For his part Paul Craig Roberts recently pondered this question. His view is that the existential danger we all face is Washington's assumption, based he says, on the West's hegemony and historical rule, that it is "normal" for it to continue pursuing 'full spectrum dominance', despite knowing the enormous risks. However, he adds ominously, Russia and China 'do not agree', and that,
'...either country is sufficient to stand up to [the U.S.]... together they overmatch [America's] military capability. Due to the arrogance that resides in Washington, the would-be overlords of the world are not aware that Russia and China are not Iraq and Libya. If the moronic idiots in Washington bring us into war with these powers, the U.S. will disappear from history.....with the rest of the world.'
It is perhaps appropriate that the last word herein should go to Thorstein Veblen, the under-appreciated Norwegian-American economist and social theorist, and noted critic of the excesses of capitalism and the free market. He was the man who at the time correctly presaged the consequences of the 1919 Treaty of Versailles (another world war twenty years later), and interestingly, also coined the phrase 'conspicuous consumption'.
Although in what follows Veblen was referring to the prevailing mindset in Europe and Britain that brought us the Great War of 1914-1918, he might well have been talking about the Beltway Bedlamites in 2017.
'Temperamentally erratic [people] such as are schooled by special class traditions or predisposed by special class interest, will readily see the merits of warlike enterprise and keep alive the tradition of national animosity. Patriot-ism, piracy, and prerogative converge to a common issue. [When someone] gifted with an extravagant congenital basis of this [type] is at the same time exposed to circumstances favorable to the development of truculent megalomania and is placed in a position of irresponsible authority and authentic prerogative as will lend countenance to his idiosyncrasies, his bent may.. gather vogue, become fashionable, and with persistence and shrewd management come so ubiquitously into habitual acceptance as to throw the population....into an enthusiastically bellicose frame of mind.'
Notwithstanding Veblen's 'syntactically tortured' observations, he was 'mos' def' onto something.

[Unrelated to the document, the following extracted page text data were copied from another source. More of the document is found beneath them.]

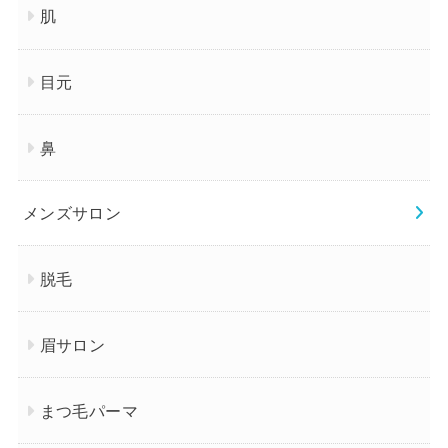
肌
目元
鼻
メンズサロン
脱毛
眉サロン
まつ毛パーマ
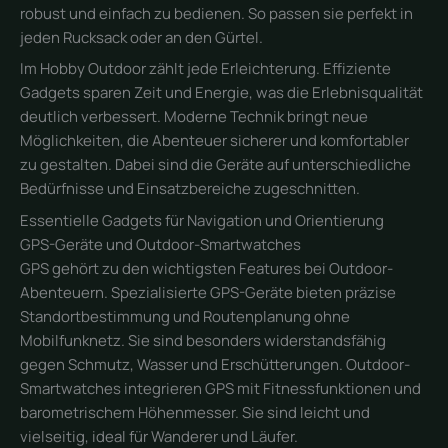
robust und einfach zu bedienen. So passen sie perfekt in
jeden Rucksack oder an den Gürtel.
Im Hobby Outdoor zählt jede Erleichterung. Effiziente
Gadgets sparen Zeit und Energie, was die Erlebnisqualität
deutlich verbessert. Moderne Technik bringt neue
Möglichkeiten, die Abenteuer sicherer und komfortabler
zu gestalten. Dabei sind die Geräte auf unterschiedliche
Bedürfnisse und Einsatzbereiche zugeschnitten.
Essentielle Gadgets für Navigation und Orientierung
GPS-Geräte und Outdoor-Smartwatches
GPS gehört zu den wichtigsten Features bei Outdoor-
Abenteuern. Spezialisierte GPS-Geräte bieten präzise
Standortbestimmung und Routenplanung ohne
Mobilfunknetz. Sie sind besonders widerstandsfähig
gegen Schmutz, Wasser und Erschütterungen. Outdoor-
Smartwatches integrieren GPS mit Fitnessfunktionen und
barometrischem Höhenmesser. Sie sind leicht und
vielseitig, ideal für Wanderer und Läufer.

Might we suggest in concluding, that it is in few other areas occupying prime real estate within the overarching U.S. body politic beyond the rarefied milieu of the U.S. national security state/military industrial complex, where the 'tradition of national animosity', 'excesses of capitalism', 'conspicuous consumption', 'truculent megalomania', 'patriotism, piracy and prerogative', [the] purported 'merits of warlike enterprise', and 'irresponsible authority', intersect and fuse so seamlessly.

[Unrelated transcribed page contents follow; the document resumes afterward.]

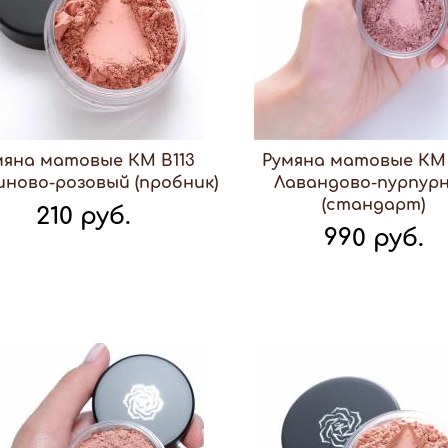
мяна матовые КМ В113
Румяна матовые КМ 
ново-розовый (пробник)
Лавандово-пурпур
(стандарт)
210 руб.
990 руб.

And so ominously! Well might we lament the absence of a more optimistic, peaceful, cooperative and productive future for ourselves, our families, communities, countries, and the rest of humanity. For the Bedlamites, this is decidedly not in the brochure. Even if Trump was inclined to address and remedy this--a not entirely realistic expectation by any measure--the power elites aren't going to entertain such ambitions.
—Greg Maybury,
20 January, 2017
We might also posit that America’s compulsive need to have an enemy has incurred humanity’s greatest opportunity costs: In everything from security itself, to individual and collective freedom, economic prosperity, international relations, financial stability, political effectiveness, human rights, social harmony and equality, technical and scientific cooperation, legislative progress, and many other areas or concerns that have been and remain vital to resolving some of the biggest issues all countries–indeed, we as an evolutionary viable species–face. To say little of American–and more broadly–Western prestige.